Have confidence!

Koushi MIYATA(H1)

I experienced a lot of things in Australia. I went there to study for two weeks. First of all, the Australian school I studied at surprised me. It was very large and peaceful. It had beautiful grass and we always ate lunch on the grass. It was warm and soft, so it was a very comfortable. I will never forget being scolded by the headmaster because I was practicing sumo wrestling with my friends on the grass. He might have thought that we were fighting. It was a very fun experience.

I think all Australians I met had “confidence”. I have some Japanese friends living in America. They often say to me, “You should have more confidence!  You don’t need to be so modest.” In fact, I was embarrassed to have confidence. I thought humility was a virtue, but I found my friend’s words were true.

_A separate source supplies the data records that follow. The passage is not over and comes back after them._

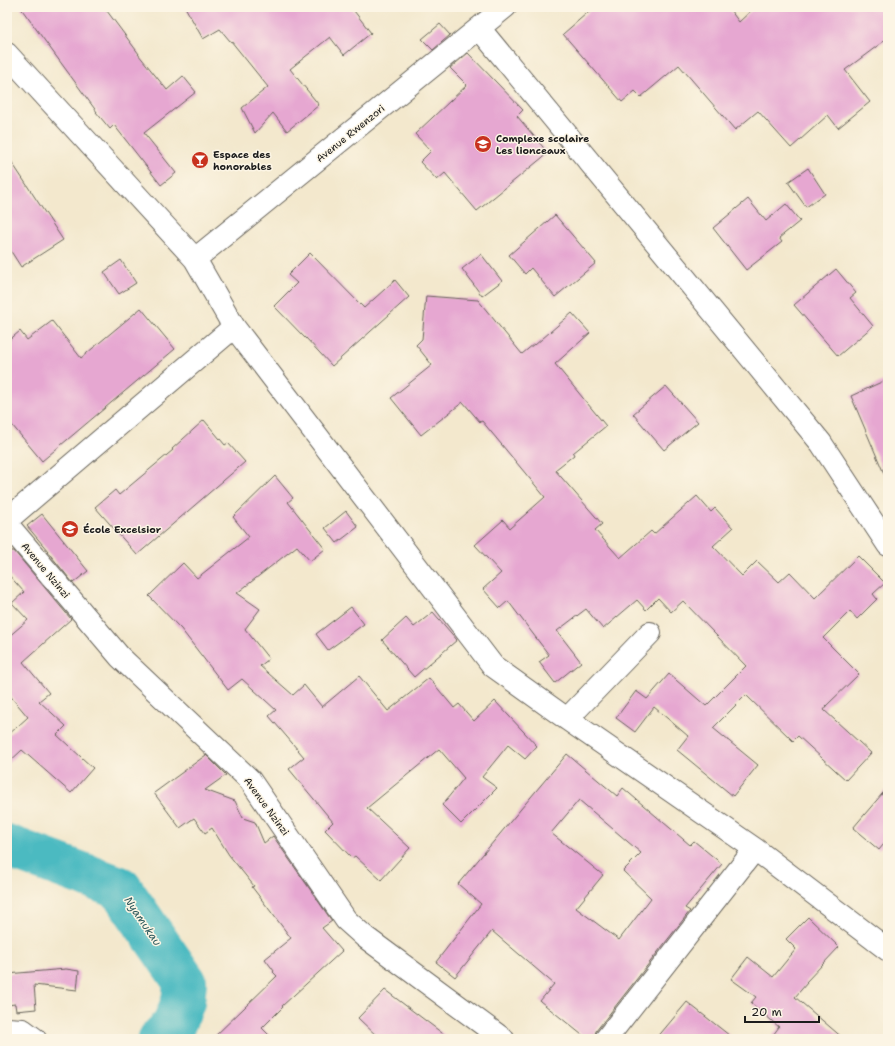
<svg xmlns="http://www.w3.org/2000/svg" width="895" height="1046" font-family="'Shantell Sans',sans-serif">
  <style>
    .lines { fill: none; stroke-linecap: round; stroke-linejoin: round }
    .river { stroke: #4bbac1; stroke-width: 44 }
    .building { fill: #e6a7d1; fill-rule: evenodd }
    .minor-casing { stroke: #67635a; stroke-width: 24 }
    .minor { stroke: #fff; stroke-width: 22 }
    .labels { text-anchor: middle; stroke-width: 3; stroke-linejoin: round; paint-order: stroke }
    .street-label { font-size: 10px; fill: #1c1c1c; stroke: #fcf5e5 }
    .poi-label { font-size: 10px; font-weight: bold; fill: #1c1c1c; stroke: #fcf5e5; text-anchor: start }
    .water-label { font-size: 11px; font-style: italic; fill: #2f5b5e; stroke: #fcf5e5 }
  </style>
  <rect width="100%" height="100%" fill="#fcf5e5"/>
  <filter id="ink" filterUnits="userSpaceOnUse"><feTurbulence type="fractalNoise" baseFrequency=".025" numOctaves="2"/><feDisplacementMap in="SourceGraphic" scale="8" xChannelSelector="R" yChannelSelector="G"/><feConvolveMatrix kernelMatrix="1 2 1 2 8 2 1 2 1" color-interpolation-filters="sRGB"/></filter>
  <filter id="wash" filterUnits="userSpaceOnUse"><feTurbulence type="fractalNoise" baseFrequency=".012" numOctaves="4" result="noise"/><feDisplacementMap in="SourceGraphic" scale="16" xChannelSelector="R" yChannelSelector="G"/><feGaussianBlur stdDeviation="0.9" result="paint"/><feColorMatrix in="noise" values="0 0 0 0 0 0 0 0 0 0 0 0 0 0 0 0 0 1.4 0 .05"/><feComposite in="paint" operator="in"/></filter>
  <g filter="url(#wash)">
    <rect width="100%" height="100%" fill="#f3e8cd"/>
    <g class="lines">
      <path class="river" d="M7,846l113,42 65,94 -2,20 -10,24 -13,13"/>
    </g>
    <g id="blocks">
      <path class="building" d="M20,7h84l35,47h-1l29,36 16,-14 13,16 -52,41 32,40 -15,12 -47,-60 -4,4 -14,-17h1z
        M185,7h166l20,26 -27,22 -14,-18 -40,32 29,36 -32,26 -14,-18 -18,20 -13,-25 26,-21 -37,-46h-1l-10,-12 -17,10z
        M594,7h134l11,15 16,-15h133v31l-43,32 25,32 -32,26 -10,-13 -37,33 -33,-37 -23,19 -56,-65 -38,32 -6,-6 -13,11 -59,-68z
        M440,24l10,11 -17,15 -11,-11z
        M468,53l55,57 -6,6 31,37 -71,58 -32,-38 -8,7 -17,-18 11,-11 -16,-17 52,-49 -17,-17z
        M7,155l56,85 -42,27 -14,-22z
        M808,168l17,26 -19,13 -18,-25z
        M748,199l18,22 20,-17 14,17 -21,17 3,4 -36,28 -33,-42z
        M555,215l41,48 -41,34 -24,-29 -6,6 -16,-19z
        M310,253l54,55 31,-28 14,17 -77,69 -26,-28v1l-32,-33 23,-23 -9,-8z
        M481,254l21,27 -20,15 -20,-27z
        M121,260l15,23 -17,11 -15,-22z
        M836,269l20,24 -6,5 23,28 -35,30 -44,-51z
        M426,296l52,4 44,54 12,-10 1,1 37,-32 18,20 -35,31 51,62 -33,27 1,2 -19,15 47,54 -7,6 25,28 31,-27 3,3 43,-38 14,16 4,-4 18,20 -20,18 29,30 15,-15 22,21 11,-10 25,26 43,-42 27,27 -12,11 4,5 -20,20 -7,-8 -27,27 36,36 -33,32h1l-3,4 47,43 -25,27 -48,-44 -5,5 -47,-46 -33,33 45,37 -25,31 -56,-46 11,-14 -34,-29 -19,25 -19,-14 20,-27 11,8 22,-25 37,32 40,-40 -63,-65 -12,11 -13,-14 -12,12 -9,-10 -34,29 -17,-20 -29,22 24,31 -26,21 -16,-21 10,-7 -41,-54 -8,7 -17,-19 18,-16 -26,-28 28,-25 7,8 35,-31 -63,-76 -2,1 -17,-20 -42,33 -30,-37 41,-33 -16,-20 6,-6z
        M141,308l34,41 -133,112 -35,-42v-77l13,-11 7,9 25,-19 29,37z
        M888,379v104l-37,-87z
        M666,386l32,36 -34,28 -31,-36z
        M204,420l21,25 3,-2 17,19 -108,93 -42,-48 20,-17 4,5 54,-45 -1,-1z
        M275,476l18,22 -5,4 37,47 -15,12 -13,-15 -60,47 23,16 -15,20 24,30 -9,7 33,29 11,-10 18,22 37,-31 29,35 41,-33 25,30 5,-4 15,17 21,-20 42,45 -12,13 -17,-14 -26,32 15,11 -36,36 -19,-19 22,-27 -25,-29 -72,59 43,40 -29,32 -26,-24 -3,2 -27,-28 8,-8 -44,-53 15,-12 -35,-41 7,-6 -34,-31 -14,11 -47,-61 -32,-33 34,-33 14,15 52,-41 -16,-20z
        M346,511l12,16 -21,16 -12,-15z
        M42,514l46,57 -15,12 -26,-32h1l-21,-25z
        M7,551h7l57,68 -48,43 26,31 -10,8 27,25 -9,9 36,33 -22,25 -49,-43 -15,14v-28l21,-19 -21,-25v-54l21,-18 -16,-17 12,-11 -17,-19z
        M351,607l13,17 -36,26 -12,-16z
        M433,612l24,28 -43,37 -32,-37 24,-22 8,9z
        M567,754l50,42 6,-8 67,57 4,-4 28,23 -37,44 5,3 -94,120 -2,8h-7l-47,-38 14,-17 -62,-53 -37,46 -19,-15 45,-58 -23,-20zM579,800l62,53 -18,18 28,27 -32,42 -43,-32 27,-33 -52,-42z
        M206,755l20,20 -21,15 30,11 8,17 12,4 9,21 9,-7 59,85 -10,7 20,23 -60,55 1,1 -21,21 11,11h-61l65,-63 -4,-4 1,-1 -9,-12 26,-21 -39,-51 2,-1 -25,-31 -17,-27 -7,5 -11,-15 -14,10 -26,-35z
        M888,787v52l-9,11 -26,-22z
        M808,917l31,30 -33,35 1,1 -12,14 49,42h-74l9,-12 -28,-24 5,-6 -25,-18 17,-22 25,20 23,-28 -10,-10z
        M66,969l13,2 -2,19 -43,-5 2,24 -20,2 -1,-7 -8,1v-31z
        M385,990l65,49h-70l-22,-21z
        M687,1002l47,37h-78z"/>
    </g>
  </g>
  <g filter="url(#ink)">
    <use href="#blocks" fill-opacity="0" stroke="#67635a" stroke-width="1"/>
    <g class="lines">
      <g class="minor-casing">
        <path id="minor" d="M479,28l342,415 67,102
          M7,54l188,205 39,68 259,339 74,53 188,130 133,101
          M195,259l310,-252
          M7,520l227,-193
          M7,524l113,133 130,123 96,140 19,17 138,102
          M567,719l83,-86
          M7,1029l16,1 12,9
          M606,1039l149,-190"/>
      </g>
      <use href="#minor" class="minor"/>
    </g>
  </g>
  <defs>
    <g id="school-disc" transform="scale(0.9)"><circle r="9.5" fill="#c8321e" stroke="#fcf5e5"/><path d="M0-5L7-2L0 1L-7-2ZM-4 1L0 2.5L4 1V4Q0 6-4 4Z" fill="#fff"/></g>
    <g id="bar-disc" transform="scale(0.9)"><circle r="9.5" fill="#c8321e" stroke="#fcf5e5"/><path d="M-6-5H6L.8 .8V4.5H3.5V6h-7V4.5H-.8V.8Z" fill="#fff"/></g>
  </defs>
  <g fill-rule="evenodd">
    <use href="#school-disc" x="483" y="144"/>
    <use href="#bar-disc" x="200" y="160"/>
    <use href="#school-disc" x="70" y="529"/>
  </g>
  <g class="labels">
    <g class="street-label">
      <text transform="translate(350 133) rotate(-39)" y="4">Avenue Rwenzori</text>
      <text transform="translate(46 570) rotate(50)" y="4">Avenue Nzinzi</text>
      <text transform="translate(267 806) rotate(54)" y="4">Avenue Nzinzi</text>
    </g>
    <g class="poi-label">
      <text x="496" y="142">Complexe scolaire<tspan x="496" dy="12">Les lionceaux</tspan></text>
      <text x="213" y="158">Espace des<tspan x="213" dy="12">honorables</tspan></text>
      <text x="83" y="533">École Excelsior</text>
    </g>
    <g class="water-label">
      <text transform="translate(143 921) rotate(56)" y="4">Nyamukau</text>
    </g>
  </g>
  <rect width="895" height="1046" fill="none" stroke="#fcf5e5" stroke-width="24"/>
  <path d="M745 1016v6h74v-6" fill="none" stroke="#1c1c1c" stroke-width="2"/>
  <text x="751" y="1016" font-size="12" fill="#1c1c1c" stroke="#fcf5e5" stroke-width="3" paint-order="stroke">20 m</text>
</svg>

When I first reached my host family’s house, I was very nervous. I was wondering what I should do if my host family was bad and didn’t like me. My host mother showed me a room and said “It’s your room. You are free here after school.” I wanted to talk to my host family earlier, but I thought that they would mind if I talked to them suddenly. I decided with a sense of humility that I should do nothing then. I stayed in my room for a while. I felt time passed slowly and my impatience set in. But I didn’t have the courage to talk to them. When I was in that awkward situation, I remembered my friend’s words. “Have more confidence!” I took out my iPad and electronic dictionary and went to the dining room. My host brother was there. I played a game for a while, but I couldn’t focus. At last, I plucked up my courage and tried talking to him. “What are you doing now?” It was a very short and ridiculous question, but it was a big step for me. He was confused at first, though he answered my question kindly. From that day on I got along well with my host family.


For the first few days at school we only had classes with other Japanese students. So I didn’t talk with any other non-Japanese people except the teacher. But in the last week, we had normal classes with other Australian students. We had to study with non-Japanese students. I was worried before those integration classes started. On that morning, I talked about the matter with my host father in his car on the way to school. “Today, I’ll have normal classes with non-Japanese students. I’m worried about it. I will be left alone.” Then my host father only said “Confidence! You need to have confidence!” I was surprised he gave me the same words as my friends in America gave me.  “I must not forget to have confidence.” I thought about it once again. When I got out of his car, he said once more “Have confidence! Good bye!” I nodded powerfully. Thanks to his words, I spent the last few days with confidence. Confidence is very important. By talking and doing things positively with confidence, good things will happen. I could make a lot of friends at last.  They always talked to me even though I was Japanese. They usually didn’t care where I was from.



They were always very kind to me. I thought they all had confidence. So they could do anything without holding back. It wasn’t only them. For example, my host parents loved each other. They hugged, kissed and loved to whisper to each other. I had never seen these kind of behaviors in Japan. Going outside, I could see old couples walking arm in arm or holding hands. They also had confidence, so they weren’t ashamed of showing their love in public. I felt their confidence was wonderful.

Humility is important for Japanese. You shouldn’t be too proud of yourself, but having confidence is also very wonderful. You cannot be successful in life if you don’t have it. You can be a better person by having confidence and respecting others rather than humbling yourself and respecting others.